(Extracted page text data)
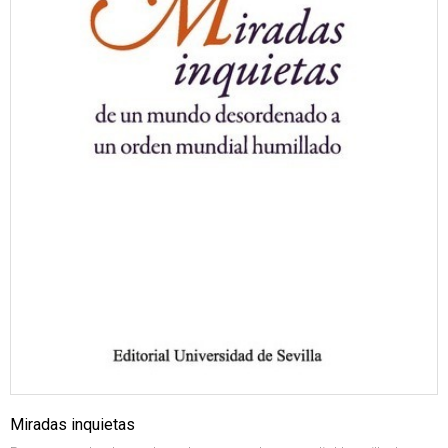
Miradas inquietas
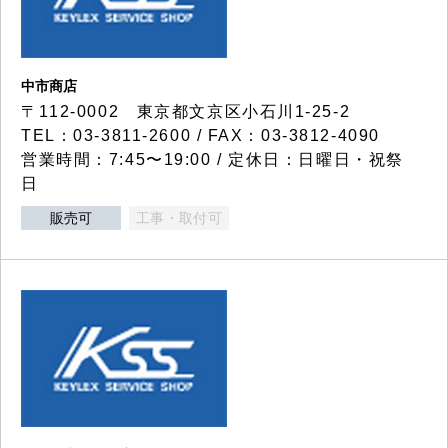
中市商店
〒112-0002 東京都文京区小石川1-25-2
TEL：03-3811-2600 / FAX：03-3812-4090
営業時間：7:45〜19:00 / 定休日：日曜日・祝祭
日
販売可
工事・取付可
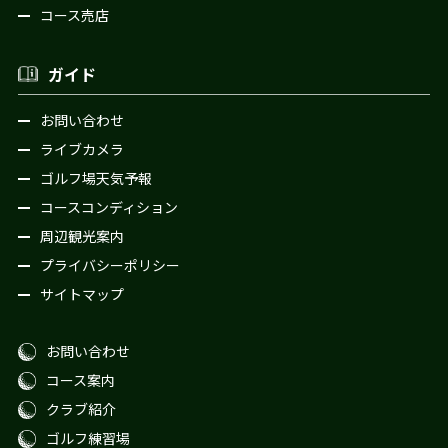
コース売店
ガイド
お問い合わせ
ライブカメラ
ゴルフ場天気予報
コースコンディション
周辺観光案内
プライバシーポリシー
サイトマップ
お問い合わせ
コース案内
クラブ紹介
ゴルフ練習場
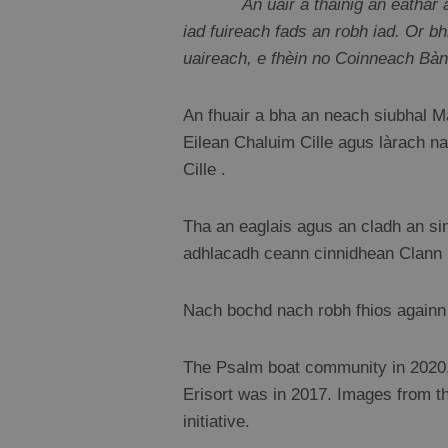
An uair a thàinig an eathar air tì
iad fuireach fads an robh iad. Or b
uaireach, e fhèin no Coinneach Bàn
An fhuair a bha an neach siubhal M
Eilean Chaluim Cille agus làrach na
Cille .
Tha an eaglais agus an cladh an sin
adhlacadh ceann cinnidhean Clann ‘
Nach bochd nach robh fhios againn
The Psalm boat community in 2020, i
Erisort was in 2017. Images from the
initiative.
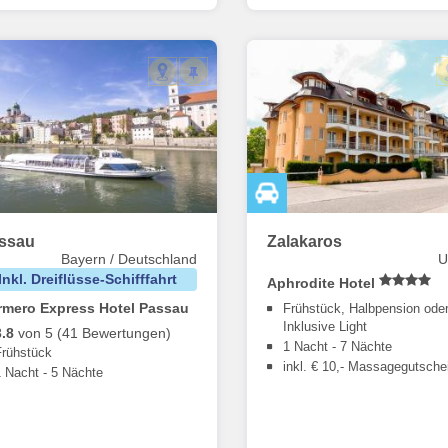
ssau
Zalakaros
Bayern / Deutschland
U
Inkl. Dreiflüsse-Schifffahrt
Aphrodite Hotel
rmero Express Hotel Passau
Frühstück, Halbpension oder
Inklusive Light
3.8
von 5 (41 Bewertungen)
1 Nacht - 7 Nächte
Frühstück
inkl. € 10,- Massagegutsche
1 Nacht - 5 Nächte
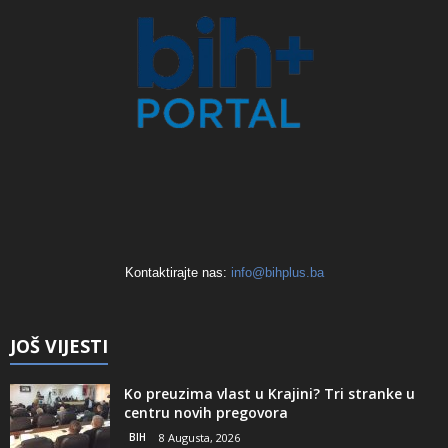
Kontaktirajte nas:
info@bihplus.ba
JOŠ VIJESTI
Ko preuzima vlast u Krajini? Tri stranke u
centru novih pregovora
BIH
8 Augusta, 2026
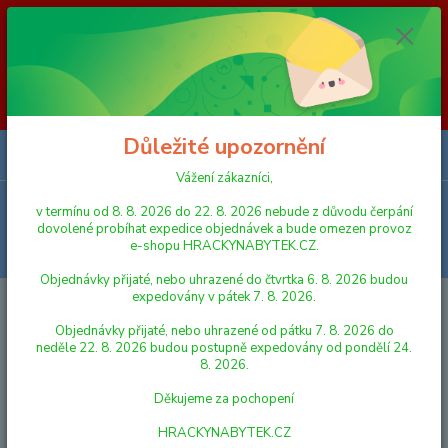
Vážení zákazníci, v termínu od 8. 8. 2026 do 23. 8. 2026 nebude z
důvodu čerpání dovolené probíhat expedice objednávek a bude omezen
provoz e-shopu HRACKYNABYTEK.CZ. Objednávky přijaté, nebo
uhrazené do čtvrtka 6. 8. 2026 budou expedovány v pátek 7. 8. 2026.
Objednávky přijaté, nebo uhrazené od pátku 7. 8. 2026 do neděle 23. 8.
2026 budou postupně expedovány od pondělí 24. 8. 2026. Děkujeme za
pochopení HRACKYNABYTEK.CZ
Důležité upozornění
0
ks
za
0,00 Kč
Vážení zákazníci,
Menu
v termínu od 8. 8. 2026 do 22. 8. 2026 nebude z důvodu čerpání
dovolené probíhat expedice objednávek a bude omezen provoz
e-shopu HRACKYNABYTEK.CZ.
Hledat
Objednávky přijaté, nebo uhrazené do čtvrtka 6. 8. 2026 budou
expedovány v pátek 7. 8. 2026.
Úvod
NÁBYTEK
Židle
Domestav rostoucí žídle KLÁRA 2 - BUK CINK
Objednávky přijaté, nebo uhrazené od pátku 7. 8. 2026 do
Domestav rostoucí žídle KLÁRA 2
neděle 22. 8. 2026 budou postupně expedovány od pondělí 24.
8. 2026.
- BUK CINK
Děkujeme za pochopení
HRACKYNABYTEK.CZ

Exercise:
What are the lines from the one with "provoz e-shopu HRACKYNABYTEK.CZ." through the last line of the records above? Quote them exactly and add nothing.

Your response:
provoz e-shopu HRACKYNABYTEK.CZ. Objednávky přijaté, nebo
uhrazené do čtvrtka 6. 8. 2026 budou expedovány v pátek 7. 8. 2026.
Objednávky přijaté, nebo uhrazené od pátku 7. 8. 2026 do neděle 23. 8.
2026 budou postupně expedovány od pondělí 24. 8. 2026. Děkujeme za
pochopení HRACKYNABYTEK.CZ
Důležité upozornění
0
ks
za
0,00 Kč
Vážení zákazníci,
Menu
v termínu od 8. 8. 2026 do 22. 8. 2026 nebude z důvodu čerpání
dovolené probíhat expedice objednávek a bude omezen provoz
e-shopu HRACKYNABYTEK.CZ.
Hledat
Objednávky přijaté, nebo uhrazené do čtvrtka 6. 8. 2026 budou
expedovány v pátek 7. 8. 2026.
Úvod
NÁBYTEK
Židle
Domestav rostoucí žídle KLÁRA 2 - BUK CINK
Objednávky přijaté, nebo uhrazené od pátku 7. 8. 2026 do
Domestav rostoucí žídle KLÁRA 2
neděle 22. 8. 2026 budou postupně expedovány od pondělí 24.
8. 2026.
- BUK CINK
Děkujeme za pochopení
HRACKYNABYTEK.CZ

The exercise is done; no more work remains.